Over the past year there has been a tendency to rush to define films made with high competence as masterpieces. Sinners (2025) and One Battle After Another (2025) both had interesting concepts and demonstrated filmmaking that was impressive from a technical standpoint, but each lacked a powerful story strong enough to elevate it to masterpiece status. In an era whose focus has often drifted toward social engineering, audiences have been starved of films that pay deep attention to the craft of filmmaking. So when these films arrive, people mistake that starvation for greatness in a wave of over-excitement.
There is also an element of social contagion behind these reactions. On release, Marty Supreme (2025) was declared the best film of the year and widely predicted to have success at the Oscar’s. However, after some in the arts crowd developed distaste for comments made by Timothée Chalamet suggesting opera and ballet were dying art forms that few people care about anymore, that hype seemed to vanish overnight. Suddenly people didn’t appear quite as convinced that Marty Supreme was as fantastic as they remembered. A film’s success often depends on its relationship with the crowd, and that relationship can be crushed by a comment or controversy completely unrelated to the merit of the work. It illustrates a weakness in the relationship between art and its audience. Admiration for beauty is often conditional, tied to the shifting mood of tribes and cultural groups.

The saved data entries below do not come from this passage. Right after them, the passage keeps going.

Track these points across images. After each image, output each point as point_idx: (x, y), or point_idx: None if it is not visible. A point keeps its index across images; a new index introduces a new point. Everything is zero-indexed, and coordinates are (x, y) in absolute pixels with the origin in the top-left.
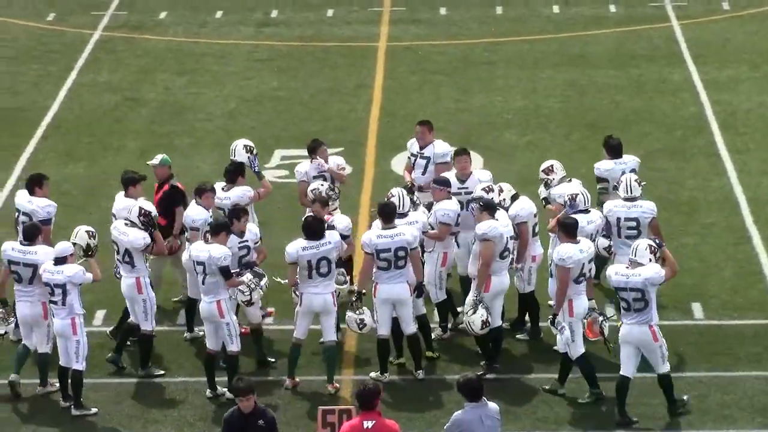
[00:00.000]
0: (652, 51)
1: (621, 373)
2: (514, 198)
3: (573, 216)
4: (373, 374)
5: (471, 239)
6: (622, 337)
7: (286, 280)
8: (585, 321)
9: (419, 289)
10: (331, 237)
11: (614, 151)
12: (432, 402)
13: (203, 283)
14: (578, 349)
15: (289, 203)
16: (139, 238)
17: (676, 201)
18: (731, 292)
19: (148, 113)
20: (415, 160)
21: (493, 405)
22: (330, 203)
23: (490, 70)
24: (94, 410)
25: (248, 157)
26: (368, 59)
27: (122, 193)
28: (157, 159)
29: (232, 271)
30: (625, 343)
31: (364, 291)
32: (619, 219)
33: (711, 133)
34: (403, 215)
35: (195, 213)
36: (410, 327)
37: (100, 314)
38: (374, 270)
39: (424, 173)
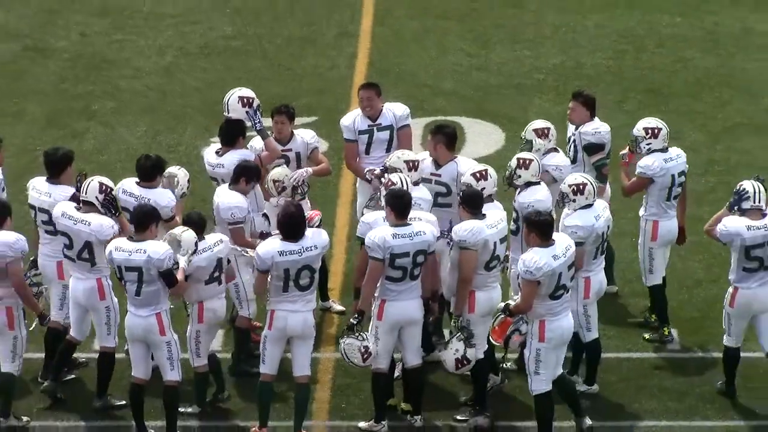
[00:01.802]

One film I doubt will stir up such controversy, and therefore may enjoy a longer wave of success, is Project Hail Mary. Early reviews are already declaring it a masterpiece, but this feels like another case of over-excitement. The film certainly has all the ingredients for broad audience appeal. You have the charming Ryan Gosling as the lead, an actor with a well-established positive reputation. You also have a WALL-E-style companion character accompanying him on an epic sci-fi journey in which humanity’s survival depends on the actions of one man in space. Add grand visuals and an emotive score, and the result is something that resembles a heartwarming, Interstellar-style epic. So what’s the issue?

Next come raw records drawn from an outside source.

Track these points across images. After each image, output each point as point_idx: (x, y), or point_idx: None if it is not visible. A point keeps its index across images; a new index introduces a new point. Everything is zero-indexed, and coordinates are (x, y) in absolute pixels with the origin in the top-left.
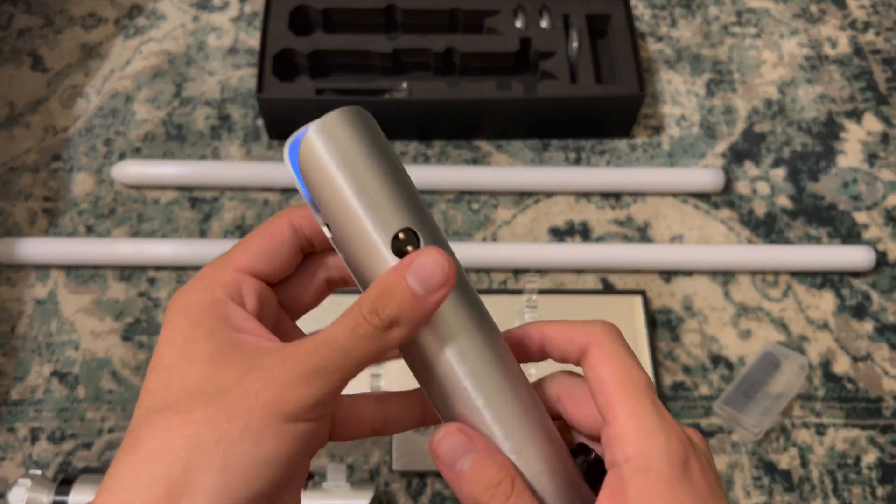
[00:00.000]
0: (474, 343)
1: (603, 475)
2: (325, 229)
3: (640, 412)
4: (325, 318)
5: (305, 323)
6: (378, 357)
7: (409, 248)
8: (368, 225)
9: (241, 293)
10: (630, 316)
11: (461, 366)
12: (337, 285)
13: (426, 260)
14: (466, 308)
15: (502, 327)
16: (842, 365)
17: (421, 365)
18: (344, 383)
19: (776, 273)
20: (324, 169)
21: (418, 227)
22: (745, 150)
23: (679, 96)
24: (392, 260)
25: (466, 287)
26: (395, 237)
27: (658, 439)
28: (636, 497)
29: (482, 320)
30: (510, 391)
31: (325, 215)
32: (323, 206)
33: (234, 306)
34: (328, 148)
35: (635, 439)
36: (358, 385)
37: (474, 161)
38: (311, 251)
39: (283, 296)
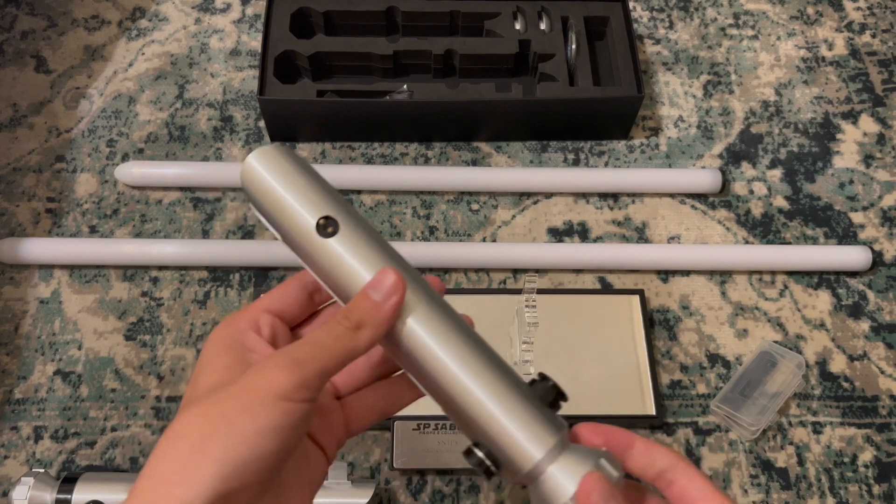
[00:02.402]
0: (439, 337)
1: (558, 396)
2: (275, 232)
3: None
4: None
5: None
6: (352, 355)
7: (330, 229)
8: (297, 218)
9: (259, 325)
10: (628, 315)
11: (435, 354)
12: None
13: (381, 276)
14: (433, 311)
15: (501, 326)
16: (838, 364)
17: (404, 361)
18: (324, 373)
19: (773, 273)
20: (261, 182)
21: (336, 215)
22: (743, 151)
23: (677, 98)
24: (318, 239)
25: (424, 290)
26: (318, 224)
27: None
28: None
29: (447, 317)
30: (472, 361)
31: (270, 221)
32: (265, 214)
33: (251, 334)
34: (262, 168)
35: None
36: None
37: (474, 162)
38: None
39: (302, 333)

My main problem with the film is its tone. We’re presented with a serious existential threat to humanity, yet most of the characters approach the possibility of extinction with surprising lightness. Their attitude seems designed primarily to entertain a family-friendly audience, turbo-charged by Gosling’s character, who is portrayed as a somewhat goofy, immature, happy-go-lucky figure tasked with saving the human race. None of it feels particularly authentic to how people might behave in the real world. Yet this tonal choice exists in many successful family-friendly films that deal with life-threatening situations, such as Jurassic Park (1993). Audiences are often willing to forgive a lack of realism when humour and optimism are injected into the equation.

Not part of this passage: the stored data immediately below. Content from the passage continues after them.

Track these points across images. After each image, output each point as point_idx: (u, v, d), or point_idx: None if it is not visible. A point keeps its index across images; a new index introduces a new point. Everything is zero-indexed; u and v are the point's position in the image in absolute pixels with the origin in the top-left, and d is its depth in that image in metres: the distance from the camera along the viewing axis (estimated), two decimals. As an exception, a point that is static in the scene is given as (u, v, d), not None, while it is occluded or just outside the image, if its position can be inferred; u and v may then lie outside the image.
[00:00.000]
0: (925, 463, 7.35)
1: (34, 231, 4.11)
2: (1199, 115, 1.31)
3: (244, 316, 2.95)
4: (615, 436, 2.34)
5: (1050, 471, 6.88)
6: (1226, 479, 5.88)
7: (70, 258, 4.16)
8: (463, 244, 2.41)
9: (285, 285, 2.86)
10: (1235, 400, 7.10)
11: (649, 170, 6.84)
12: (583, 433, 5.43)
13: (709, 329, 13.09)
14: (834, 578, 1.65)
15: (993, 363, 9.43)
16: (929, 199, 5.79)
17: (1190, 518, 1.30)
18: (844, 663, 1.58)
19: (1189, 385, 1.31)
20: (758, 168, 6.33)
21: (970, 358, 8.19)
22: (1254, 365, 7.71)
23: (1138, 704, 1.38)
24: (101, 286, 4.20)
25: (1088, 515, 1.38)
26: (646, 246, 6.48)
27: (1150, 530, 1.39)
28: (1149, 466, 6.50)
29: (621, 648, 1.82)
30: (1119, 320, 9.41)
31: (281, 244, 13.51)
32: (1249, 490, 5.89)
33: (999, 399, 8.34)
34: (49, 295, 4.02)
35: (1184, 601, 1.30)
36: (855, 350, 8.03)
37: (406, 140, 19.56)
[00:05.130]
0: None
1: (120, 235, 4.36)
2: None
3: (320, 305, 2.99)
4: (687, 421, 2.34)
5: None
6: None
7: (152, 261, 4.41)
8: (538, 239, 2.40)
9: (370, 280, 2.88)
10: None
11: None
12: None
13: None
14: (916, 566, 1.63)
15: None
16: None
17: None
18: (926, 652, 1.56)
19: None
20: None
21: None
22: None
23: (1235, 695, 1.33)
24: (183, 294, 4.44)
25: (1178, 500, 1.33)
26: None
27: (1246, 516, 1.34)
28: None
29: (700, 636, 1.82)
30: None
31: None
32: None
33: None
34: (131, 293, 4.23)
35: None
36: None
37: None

To be fair to the filmmakers of Project Hail Mary, this tone may have been necessary to prevent audiences from becoming bored watching a single man alone in space for long stretches—at least until he encounters the cute, rock-textured alien creature with whom he eventually forms a friendship. And if a human is to bond with such a creature, perhaps a slightly immature chemistry between the two is needed to make the relationship work.
The relationship between Gosling’s character and the creature he calls Rocky ultimately becomes the central focus of the film, even more so than the mission itself. It provides a welcome distraction from trying to dissect the technical mechanics of the plot. I would be lying if I said I didn’t feel some warmth toward Gosling’s character and the emotions building from his friendship with Rocky. The film is clearly designed to pull at your heartstrings. However, because the characters never quite feel authentically grounded in the world they inhabit, the emotional pull never fully lands. Gosling’s character doesn’t feel entirely real, which makes it difficult to fully surrender to the emotions being engineered.
Despite that resistance, emotion is the dominant element throughout the film, largely driven by its score, which is undoubtedly its strongest asset. Composer Daniel Pemberton delivers remarkable work here—so remarkable that the emotion embedded in the music often feels stronger than the emotion generated by the story itself. At times it even evokes the grandeur of the score from The Lord of the Rings film trilogy, though without the same perfect harmony between music and narrative.
What constitutes a masterpiece ultimately depends on individual perception and the standards one applies. For me, a masterpiece requires every element—story, performances, direction, technical craft, and everything beyond—to operate at a high level while working together in harmony. That harmony must feel authentic and logical to the world being presented, producing genuine awe and admiration within the spectator. While certain elements of Project Hail Mary reach that level, not all of them align in a satisfying way, preventing the film from achieving that sense of unity.
If you’re suffering from a famine of truly great cinema and haven’t yet consumed enough examples from film history to develop higher standards, it’s understandable that you might rush to declare Project Hail Mary, Sinners, or One Battle After Another masterpieces. If a film feels like a masterpiece to you, then naturally you’ll describe it that way. The danger lies in applying that label to any film that simply demonstrates competence in the craft of filmmaking. When that happens, the term itself begins to lose its meaning—and we may eventually find ourselves inventing new categories just to preserve the value the word once carried.